4. Eggs go mobile with food truck menus, with more food trucks focusing on breakfast as a way to break into the category without competing in the saturated lunch day part. Consumers are attracted by culinary creativity and menu items such as egg sandwiches on brioche and flatbreads, meats like pork belly and pulled pork paired with eggs, crepes, luxurious pancake varieties such as maple bacon and red velvet, and doughnuts.
5. Eggs get fried. In fact, fried egg menu items increased 20 percent at chains such as ‘wichcraft and Dunkin’ Donuts in the past year. At quick-service and casual-dining restaurants, expect to see upgraded quality and ingredients paired with eggs — avocados, mushrooms, flavored sausages and upscale cheeses. Think Panera Bread’s sausage and Gouda baked egg soufflé. Also look for upgraded prep techniques and menu items like toasted breads and fried eggs.
For more egg ideas from the American Egg Board, visit www.aeb.org. You can find information about egg nutrition and the role of eggs in the American diet at www.eggnutritioncenter.org.
Frittata with Onion, Basil and Tomato
Yield: 4 servings
1 large or 2 small onions (about 2 cups)
3 Tbsp. olive oil, divided
1 cup fresh chopped tomatoes (may use canned fire-roasted tomatoes)
½ cup chopped fresh basil
6 large eggs
¼ cup grated Romano or Parmesan cheese
Cut onions into halves. Place flat sides down and cut each half into narrow wedges. Heat 1 Tbsp. oil in a 9” or 10” skillet or sauté pan. Add onion and sauté 8 to 10 minutes until golden. Remove about one-third of the onion from pan and keep warm. Add drained tomatoes and all but about 1 Tbsp. basil to pan. Cook with onions 1 minute to heat.
Beat eggs in bowl with a fork. Add onion-tomato-basil mixture to eggs, stirring just to combine. Heat remaining 2 Tbsp. oil in skillet. Pour egg mixture into hot skillet. Cover and cook over low heat until set, about 15 minutes. Top with reserved onions and basil; sprinkle with cheese. Let rest 2 or 3 minutes, then cut into wedges to serve.
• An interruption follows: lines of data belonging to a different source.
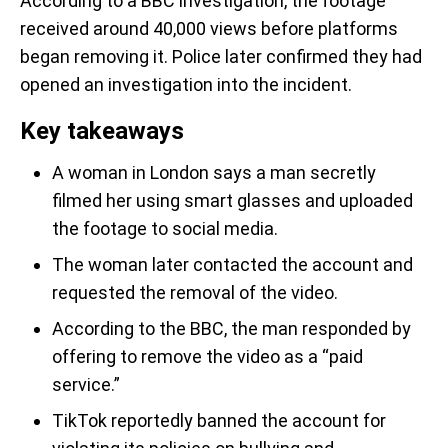
According to a BBC investigation, the footage
received around 40,000 views before platforms
began removing it. Police later confirmed they had
opened an investigation into the incident.
Key takeaways
A woman in London says a man secretly
filmed her using smart glasses and uploaded
the footage to social media.
The woman later contacted the account and
requested the removal of the video.
According to the BBC, the man responded by
offering to remove the video as a “paid
service.”
TikTok reportedly banned the account for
Recipe and image: National Onion Association
Savory Hash Brown Muffins
Yield: 168 muffins, 2 oz. each
2.125 lb. carton of dehydrated hash brown potatoes, rehydrated per instructions
12 eggs, whisked as if for scrambling
3 bunches scallions, thinly sliced
2 ½ lb. cheese (Cheddar, mozzarella, pepper jack or any combination of the three)
5 oz. butter, melted
as needed, salt
as needed, white pepper
Add rehydrated hash brown potatoes, eggs, scallions, cheese and butter in a bowl and mix together thoroughly. Add salt and white pepper to taste.
Scoop mixture into 2-oz. ungreased muffin tins. Do not use muffin cups/inserts.
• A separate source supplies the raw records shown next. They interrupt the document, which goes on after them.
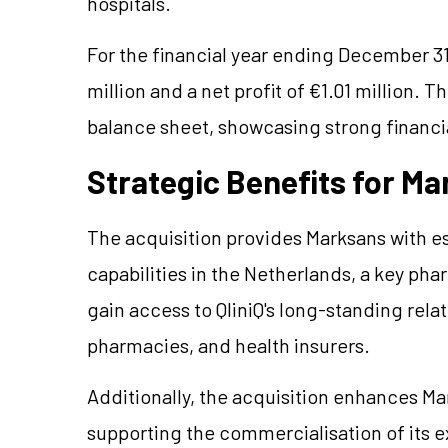
hospitals.
For the financial year ending December 31
million and a net profit of €1.01 million.
balance sheet, showcasing strong financia
Strategic Benefits for M
The acquisition provides Marksans with es
capabilities in the Netherlands, a key ph
gain access to QliniQ's long-standing rela
pharmacies, and health insurers.
Additionally, the acquisition enhances Ma
supporting the commercialisation of its e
Bake for 15 to 18 minutes at 375°F. Let muffins cool for 10 minutes before removing from muffin tins to allow hash browns to set.
Recipe and photo: Idahoan
Southwest Breakfast Wrap
Yield: 6 servings.
2 ¾ cups water
8 oz. multigrain blend (kamut, red rice and wild rice)
1 ½ cups milk
1 Tbsp. olive oil
1 ½ cup small-dice smoked chorizo
6 12” flour tortilla wraps
12 Muenster cheese slices
as needed, pico de gallo
as needed, fresh avocado slices
as needed, tomatillo salsa
Bring water to a boil. Add multigrain blend and return to a boil. Reduce heat and simmer, covered, for 45 minutes. Remove from heat and let rest for 5 minutes. Beat eggs and milk together; set aside.
Add oil to a frying pan over medium heat. When oil is hot, add diced chorizo to caramelize (1 to 1 ½ minutes). Add beaten egg to chorizo and cook eggs until fluffy. Remove from heat. Add hot multigrain blend to the eggs and chorizo in pan and mix well.
Place wraps on work station and evenly distribute egg mixture atop each. Place 2 slices Muenster atop eggs for each wrap and fold tortillas to close. Egg mixture should be hot enough to allow cheese to melt.
Serve with pico de gallo, fresh avocado slices and tomatillo salsa.